**EXERCISE DIRECTIONS**.
Update these lines, replacing every instance of "iProfesional" with "iProfesional.com" and keeping everything else the same. Omit the pictures from your answer.

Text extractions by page
((
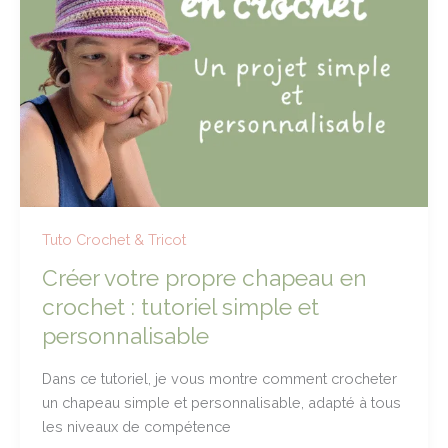
chic
|
Tutoriel
Upcycling
Tuto Crochet & Tricot
Créer votre propre chapeau en
crochet : tutoriel simple et
personnalisable
Dans ce tutoriel, je vous montre comment crocheter
un chapeau simple et personnalisable, adapté à tous
les niveaux de compétence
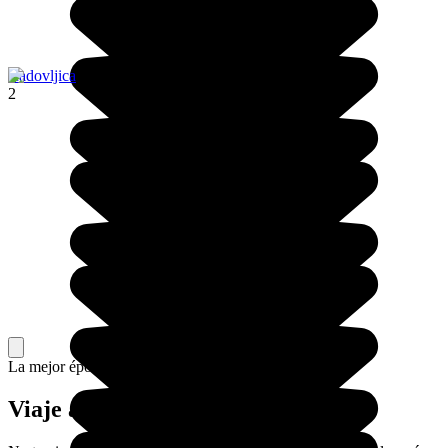
Radovljica
2
La mejor época para ir.
Viaje a las cuevas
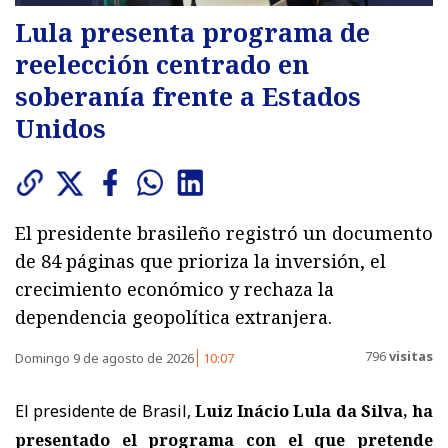
Lula presenta programa de
reelección centrado en
soberanía frente a Estados
Unidos
El presidente brasileño registró un documento
de 84 páginas que prioriza la inversión, el
crecimiento económico y rechaza la
dependencia geopolítica extranjera.
796
visitas
Domingo 9 de agosto de 2026
10:07
El presidente de Brasil,
Luiz Inácio Lula da Silva, ha
presentado el programa con el que pretende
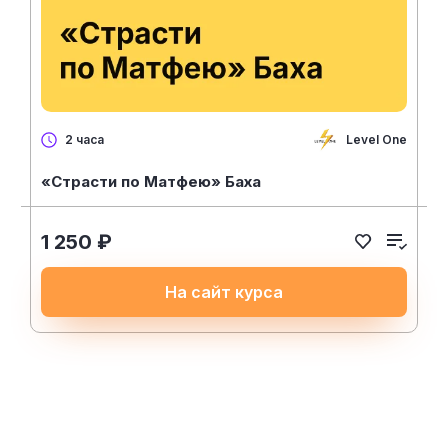
Level One
2 часа
«Страсти по Матфею» Баха
1 250 ₽
На сайт курса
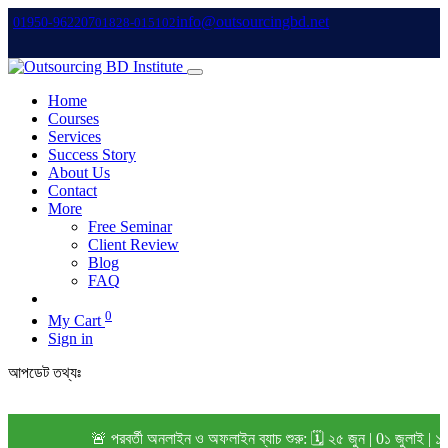
info@outsourcingbd.net
01950-962207
01828-015102
Home
Courses
Services
Success Story
About Us
Contact
More
Free Seminar
Client Review
Blog
FAQ
0
My Cart
Sign in
আপডেট তথ্যঃ
🚨 পরবর্তী অনলাইন ও অফলাইন ব্যাচ শুরু: 🗓️ ২৫ জুন | 0১ জুলাই | 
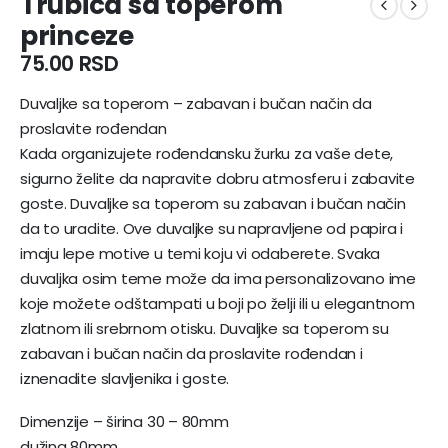
Trubica sa toperom
princeze
75.00
RSD
Duvaljke sa toperom – zabavan i bučan način da
proslavite rođendan
Kada organizujete rođendansku žurku za vaše dete,
sigurno želite da napravite dobru atmosferu i zabavite
goste. Duvaljke sa toperom su zabavan i bučan način
da to uradite. Ove duvaljke su napravljene od papira i
imaju lepe motive u temi koju vi odaberete. Svaka
duvaljka osim teme može da ima personalizovano ime
koje možete odštampati u boji po želji ili u elegantnom
zlatnom ili srebrnom otisku. Duvaljke sa toperom su
zabavan i bučan način da proslavite rođendan i
iznenadite slavljenika i goste.
Dimenzije – širina 30 – 80mm
dužina 80mm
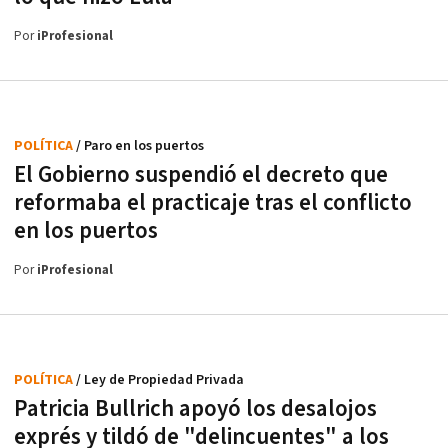
Por
iProfesional
POLÍTICA
/ Paro en los puertos
El Gobierno suspendió el decreto que
reformaba el practicaje tras el conflicto
en los puertos
Por
iProfesional
POLÍTICA
/ Ley de Propiedad Privada
Patricia Bullrich apoyó los desalojos
exprés y tildó de "delincuentes" a los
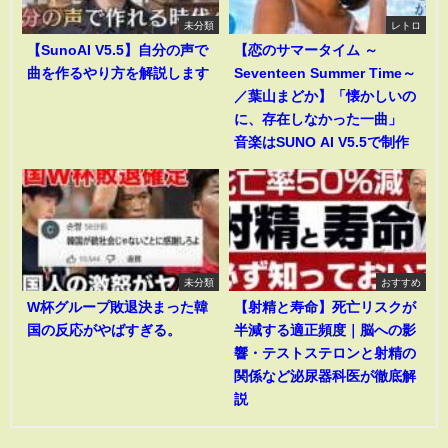
未分類
レトロ
【SunoAI V5.5】自分の声で
【恋のサマータイム ～
曲を作るやり方を解説します
Seventeen Summer Time～
／葉山まどか】「懐かしいの
に、存在しなかった一曲」
音楽はSUNO AI V5.5で制作
未分類
おすすめ
W杯グループ敗退決まった韓
【射精と寿命】死亡リスクが
国の反応がやばすぎる。
半減する適正頻度｜脳への影
響・テストステロンと射精の
関係など泌尿器科医が徹底解
説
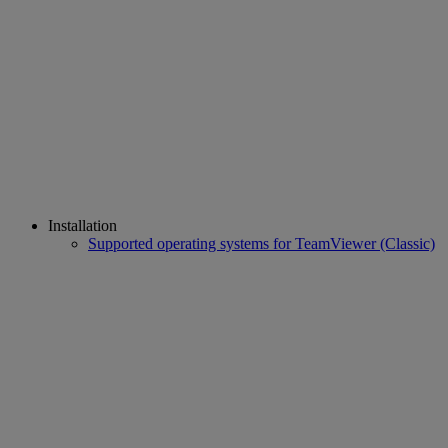
Installation
Supported operating systems for TeamViewer (Classic)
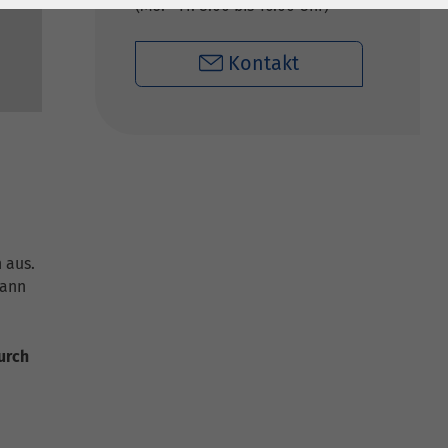
Mo. - Fr. 8:00 bis 16:00 Uhr
Kontakt
 aus.
kann
urch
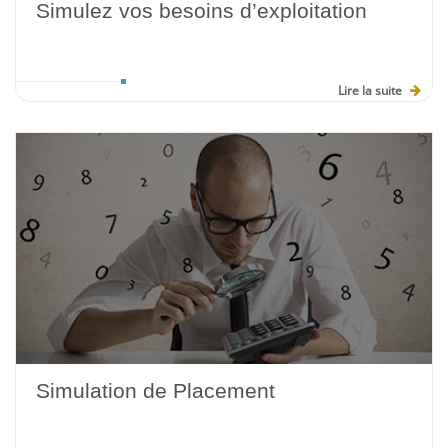
Simulez vos besoins d’exploitation
Lire la suite
Simulation de Placement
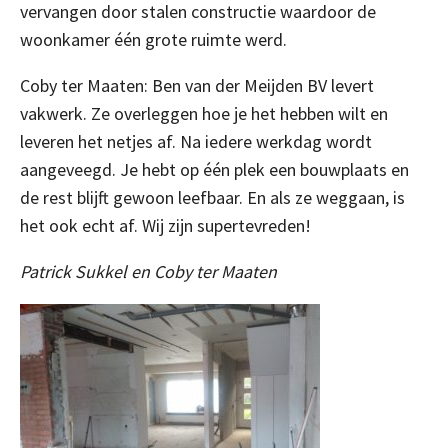
vervangen door stalen constructie waardoor de
woonkamer één grote ruimte werd.
Coby ter Maaten: Ben van der Meijden BV levert
vakwerk. Ze overleggen hoe je het hebben wilt en
leveren het netjes af. Na iedere werkdag wordt
aangeveegd. Je hebt op één plek een bouwplaats en
de rest blijft gewoon leefbaar. En als ze weggaan, is
het ook echt af. Wij zijn supertevreden!
Patrick Sukkel en Coby ter Maaten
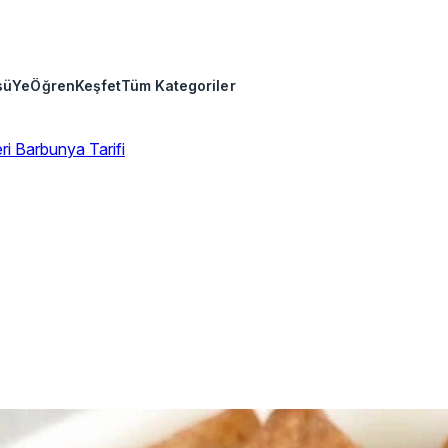
sü
Ye
Öğren
Keşfet
Tüm Kategoriler
eri
Barbunya Tarifi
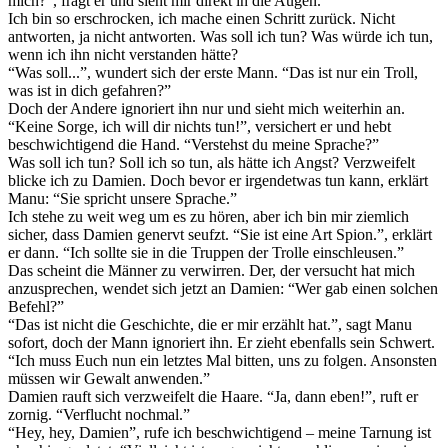
mich?”, fragt er und sieht mir direkt in die Augen.
Ich bin so erschrocken, ich mache einen Schritt zurück. Nicht
antworten, ja nicht antworten. Was soll ich tun? Was würde ich tun,
wenn ich ihn nicht verstanden hätte?
“Was soll...”, wundert sich der erste Mann. “Das ist nur ein Troll,
was ist in dich gefahren?”
Doch der Andere ignoriert ihn nur und sieht mich weiterhin an.
“Keine Sorge, ich will dir nichts tun!”, versichert er und hebt
beschwichtigend die Hand. “Verstehst du meine Sprache?”
Was soll ich tun? Soll ich so tun, als hätte ich Angst? Verzweifelt
blicke ich zu Damien. Doch bevor er irgendetwas tun kann, erklärt
Manu: “Sie spricht unsere Sprache.”
Ich stehe zu weit weg um es zu hören, aber ich bin mir ziemlich
sicher, dass Damien genervt seufzt. “Sie ist eine Art Spion.”, erklärt
er dann. “Ich sollte sie in die Truppen der Trolle einschleusen.”
Das scheint die Männer zu verwirren. Der, der versucht hat mich
anzusprechen, wendet sich jetzt an Damien: “Wer gab einen solchen
Befehl?”
“Das ist nicht die Geschichte, die er mir erzählt hat.”, sagt Manu
sofort, doch der Mann ignoriert ihn. Er zieht ebenfalls sein Schwert.
“Ich muss Euch nun ein letztes Mal bitten, uns zu folgen. Ansonsten
müssen wir Gewalt anwenden.”
Damien rauft sich verzweifelt die Haare. “Ja, dann eben!”, ruft er
zornig. “Verflucht nochmal.”
“Hey, hey, Damien”, rufe ich beschwichtigend – meine Tarnung ist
))
**RESPONSE TO THIS TASK**.
chic
|
Tutoriel
Upcycling
Tuto Crochet & Tricot
Créer votre propre chapeau en
crochet : tutoriel simple et
personnalisable
Dans ce tutoriel, je vous montre comment crocheter
un chapeau simple et personnalisable, adapté à tous
les niveaux de compétence
Radovljica
2
La mejor época para ir.
Viaje a las cuevas
Lula presenta programa de
reelección centrado en
soberanía frente a Estados
Unidos
El presidente brasileño registró un documento
de 84 páginas que prioriza la inversión, el
crecimiento económico y rechaza la
dependencia geopolítica extranjera.
796
visitas
Domingo 9 de agosto de 2026
10:07
El presidente de Brasil,
Luiz Inácio Lula da Silva, ha
presentado el programa con el que pretende
Level One
2 часа
«Страсти по Матфею» Баха
1 250 ₽
На сайт курса
info@outsourcingbd.net
01950-962207
01828-015102
Home
Courses
Services
Success Story
About Us
Contact
More
Free Seminar
Client Review
Blog
FAQ
0
My Cart
Sign in
আপডেট তথ্যঃ
🚨 পরবর্তী অনলাইন ও অফলাইন ব্যাচ শুরু: 🗓️ ২৫ জুন | 0১ জুলাই | 
Trubica sa toperom
princeze
75.00
RSD
Duvaljke sa toperom – zabavan i bučan način da
proslavite rođendan
Kada organizujete rođendansku žurku za vaše dete,
sigurno želite da napravite dobru atmosferu i zabavite
goste. Duvaljke sa toperom su zabavan i bučan način
da to uradite. Ove duvaljke su napravljene od papira i
imaju lepe motive u temi koju vi odaberete. Svaka
duvaljka osim teme može da ima personalizovano ime
koje možete odštampati u boji po želji ili u elegantnom
zlatnom ili srebrnom otisku. Duvaljke sa toperom su
zabavan i bučan način da proslavite rođendan i
iznenadite slavljenika i goste.
Dimenzije – širina 30 – 80mm
dužina 80mm
Por
iProfesional.com
POLÍTICA
/ Paro en los puertos
El Gobierno suspendió el decreto que
reformaba el practicaje tras el conflicto
en los puertos
Por
iProfesional.com
POLÍTICA
/ Ley de Propiedad Privada
Patricia Bullrich apoyó los desalojos
exprés y tildó de "delincuentes" a los
未分類
レトロ
【SunoAI V5.5】自分の声で
【恋のサマータイム ～
曲を作るやり方を解説します
Seventeen Summer Time～
／葉山まどか】「懐かしいの
に、存在しなかった一曲」
音楽はSUNO AI V5.5で制作
未分類
おすすめ
W杯グループ敗退決まった韓
【射精と寿命】死亡リスクが
国の反応がやばすぎる。
半減する適正頻度｜脳への影
響・テストステロンと射精の
関係など泌尿器科医が徹底解
説
Installation
Supported operating systems for TeamViewer (Classic)
Mo. - Fr. 8:00 bis 16:00 Uhr
Kontakt
 aus.
kann
urch
Simulez vos besoins d’exploitation
Lire la suite
Simulation de Placement
vervangen door stalen constructie waardoor de
woonkamer één grote ruimte werd.
Coby ter Maaten: Ben van der Meijden BV levert
vakwerk. Ze overleggen hoe je het hebben wilt en
leveren het netjes af. Na iedere werkdag wordt
aangeveegd. Je hebt op één plek een bouwplaats en
de rest blijft gewoon leefbaar. En als ze weggaan, is
het ook echt af. Wij zijn supertevreden!
Patrick Sukkel en Coby ter Maaten
sü
Ye
Öğren
Keşfet
Tüm Kategoriler
eri
Barbunya Tarifi
mich?”, fragt er und sieht mir direkt in die Augen.
Ich bin so erschrocken, ich mache einen Schritt zurück. Nicht
antworten, ja nicht antworten. Was soll ich tun? Was würde ich tun,
wenn ich ihn nicht verstanden hätte?
“Was soll...”, wundert sich der erste Mann. “Das ist nur ein Troll,
was ist in dich gefahren?”
Doch der Andere ignoriert ihn nur und sieht mich weiterhin an.
“Keine Sorge, ich will dir nichts tun!”, versichert er und hebt
beschwichtigend die Hand. “Verstehst du meine Sprache?”
Was soll ich tun? Soll ich so tun, als hätte ich Angst? Verzweifelt
blicke ich zu Damien. Doch bevor er irgendetwas tun kann, erklärt
Manu: “Sie spricht unsere Sprache.”
Ich stehe zu weit weg um es zu hören, aber ich bin mir ziemlich
sicher, dass Damien genervt seufzt. “Sie ist eine Art Spion.”, erklärt
er dann. “Ich sollte sie in die Truppen der Trolle einschleusen.”
Das scheint die Männer zu verwirren. Der, der versucht hat mich
anzusprechen, wendet sich jetzt an Damien: “Wer gab einen solchen
Befehl?”
“Das ist nicht die Geschichte, die er mir erzählt hat.”, sagt Manu
sofort, doch der Mann ignoriert ihn. Er zieht ebenfalls sein Schwert.
“Ich muss Euch nun ein letztes Mal bitten, uns zu folgen. Ansonsten
müssen wir Gewalt anwenden.”
Damien rauft sich verzweifelt die Haare. “Ja, dann eben!”, ruft er
zornig. “Verflucht nochmal.”
“Hey, hey, Damien”, rufe ich beschwichtigend – meine Tarnung ist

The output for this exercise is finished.